This regency style cottage was built by Xavier Pfieffer in 1858. He was a local carpenter who installed the floor and pews of the Doon Presbyterian Church. The style was popular in the early part of the 19th century. Pfieffer appears to have built the cottage as an investment, as he mortgaged the site three times in 1858 for a total of $800 and sold the property in 1859 to a John Fink. The veranda has been rebuilt, but the structure remains true to its functionality and charm.
The Red Lion Inn
37 Pinnacle Drive
Boasting, “stable for 6 horses, 7 beds, cellar full, house well kept”, the Red Lion Inn served the community of Doon from as early as 1858 under two roofs. A frame building across the street was the original Inn. It was replaced by the present building in 1892 and Nancy Jamieson was the proprietor. James Green bought the building in 1921 and converted it to a private home.
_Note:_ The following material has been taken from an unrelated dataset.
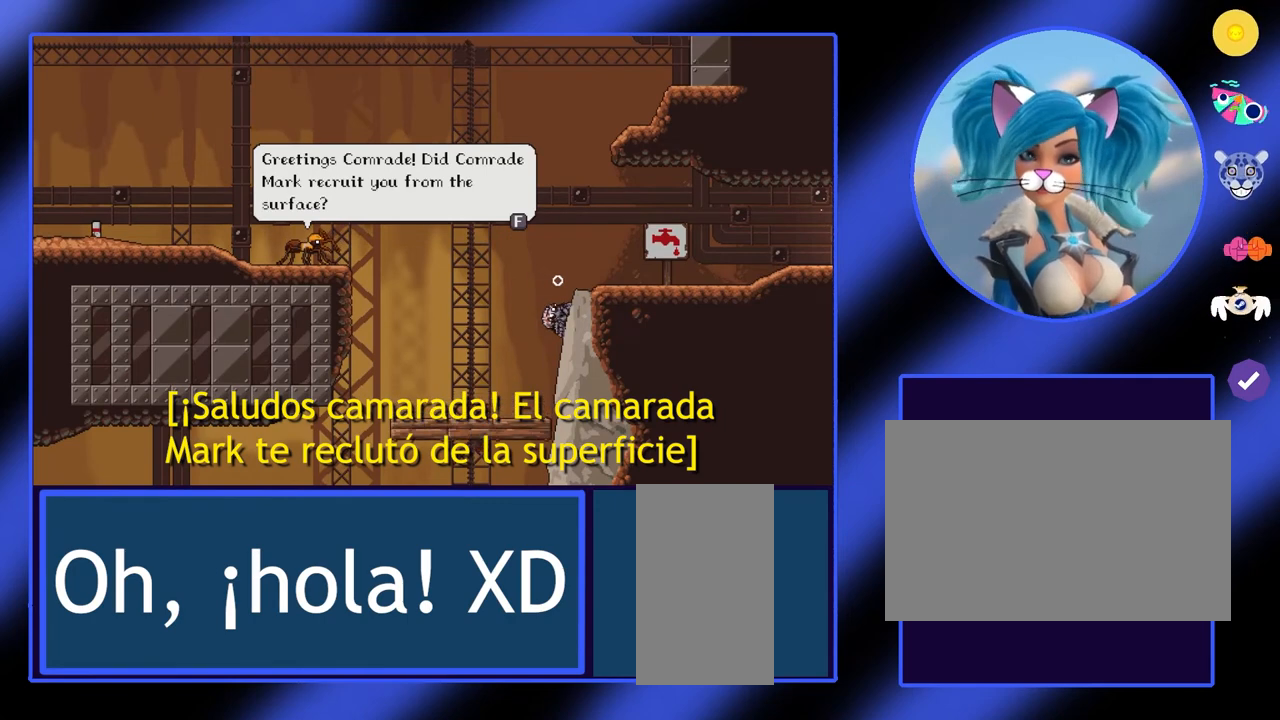
{"keys": [], "mouse": [], "events": []}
In the 1940s, Room and board were still available to students of the Doon School of Fine Arts at a rate of $32.50 per week.
The Inn served the crew and passengers of the Grand Trunk Railway, which ran from Preston to Berlin (Kitchener) and provided freight and passenger service to Doon. In 1857, a flood washed out the rail bridge over the Grand River. A new line on the west bank was built to avoid the river in 1872. The Dutch Mail Run as it was known, stopped in Doon four times daily. The station was directly across the street from this building.
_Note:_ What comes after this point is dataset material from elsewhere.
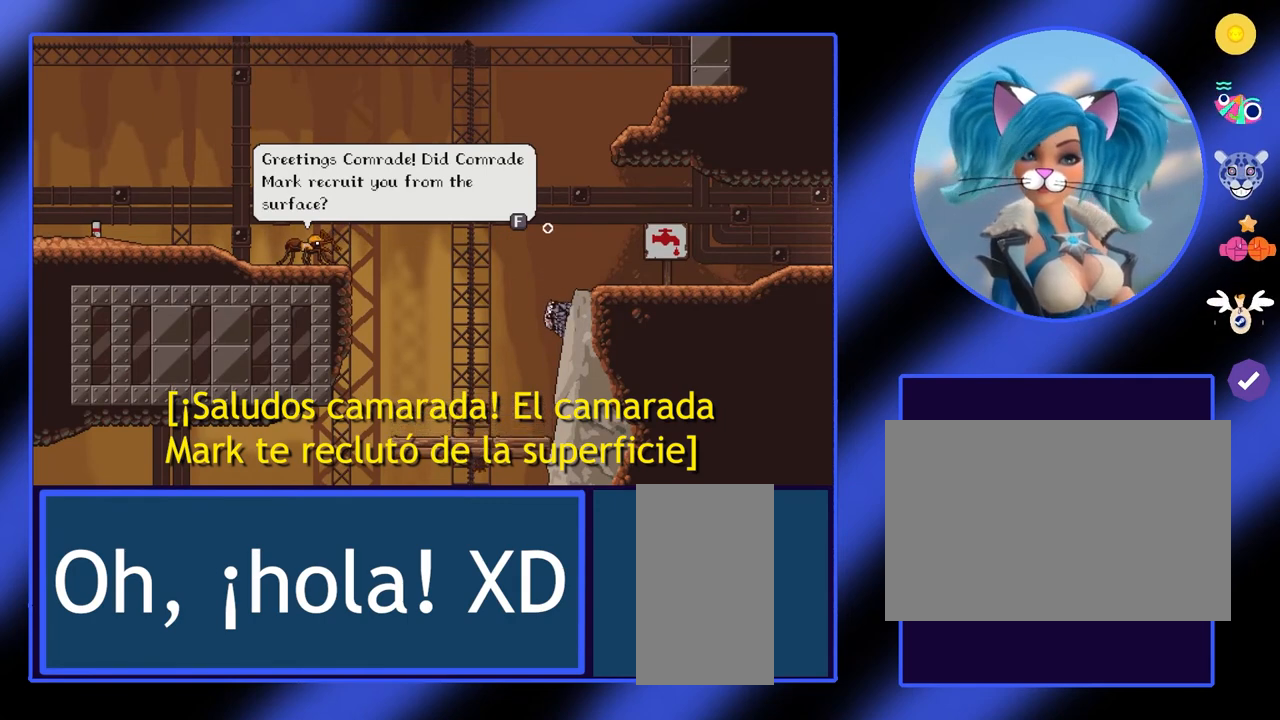
{"keys": [], "mouse": [], "events": [[300, "f", "down"], [400, "f", "up"]]}
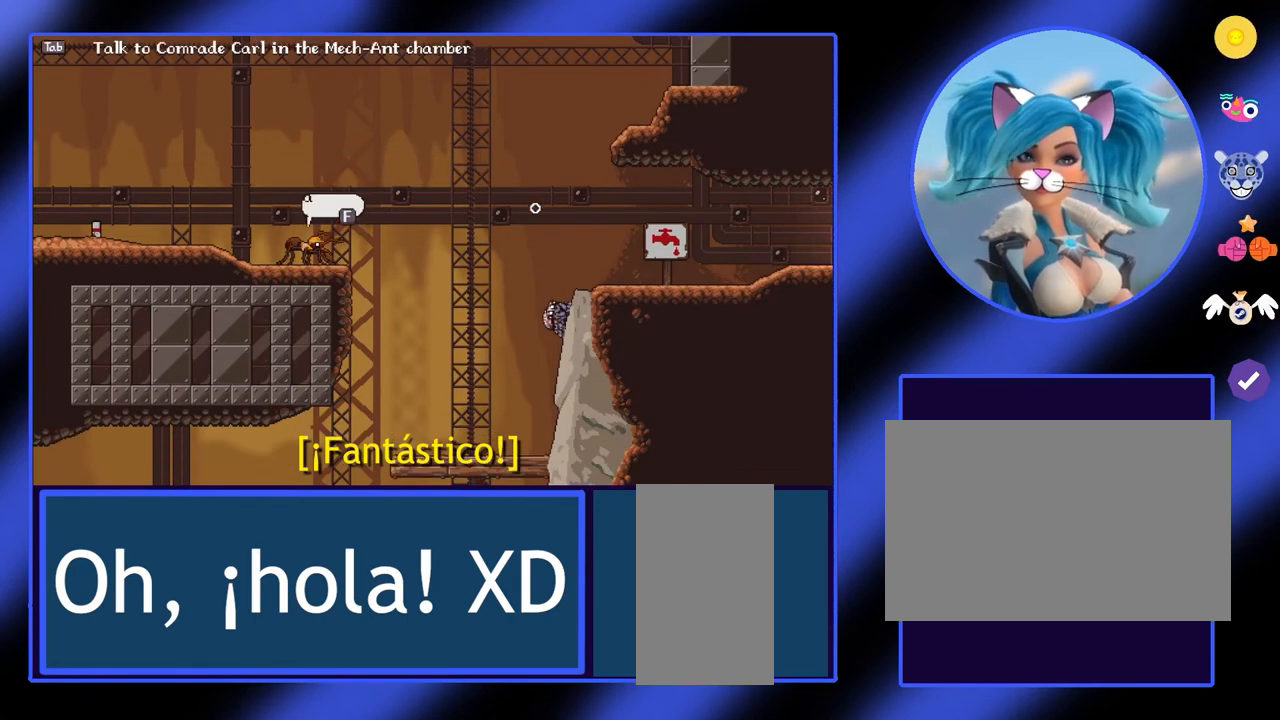
{"keys": [], "mouse": [], "events": []}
A railway station opened around 1867 as part of the Grand Trunk line from Galt to Elmira. A daily service called the Dutch Mail carried passengers and mail between Doon and Kitchener (then Berlin). The Doon station and line no longer exist, but parts of the Grand Trunk Railway are still used by Canadian National (CN).
39 Doon Valley Drive
This interesting stone building utilizes two construction materials, fieldstone and cutstone. Originally owned by Adam Ferrie Jr., the house changed hands five times before the turn of the century. The house was built around 1840 and sold to Samuel Schneider in 1869 by the Gore Bank along with 191 acres of land. The front porch and an addition to the back of the dwelling were added after 1980. Across the street stood the Ferrie cooperage.
Allen (Kinzie) House
26 Durham Street
This house was the home of William Allen (1803-1879). Allen was a merchant dealing in dry goods, meats and produce. He purchased four lots from the Ferries in 1858 for $72 and had this Gothic stone house built in 1860. It appears to be two stories but is actually a storey-and-a-half. This was a clever way to save on taxes as assessments were made according to the number of storeys, meaning that Allen only had to pay taxes on a one storey house, but essentially had the benefit of two storeys. A spring house in the backyard pumped water from the river, assuring a good supply and easing Allen’s labour. His granddaughters, Henrietta and Catherine Bowman (Bauman) took possession of the house in 1928 and Earl Henry Kinzie bought the property in 1958.
The empty lot adjacent to the house was the site of the Wesleyan Methodist Church. The land was donated by William Allen. The church’s exterior light, which could be seen from across the river, summoned parishioners to evening services. In 2019, after years of neglect and without a permit, the property owner demolished the church.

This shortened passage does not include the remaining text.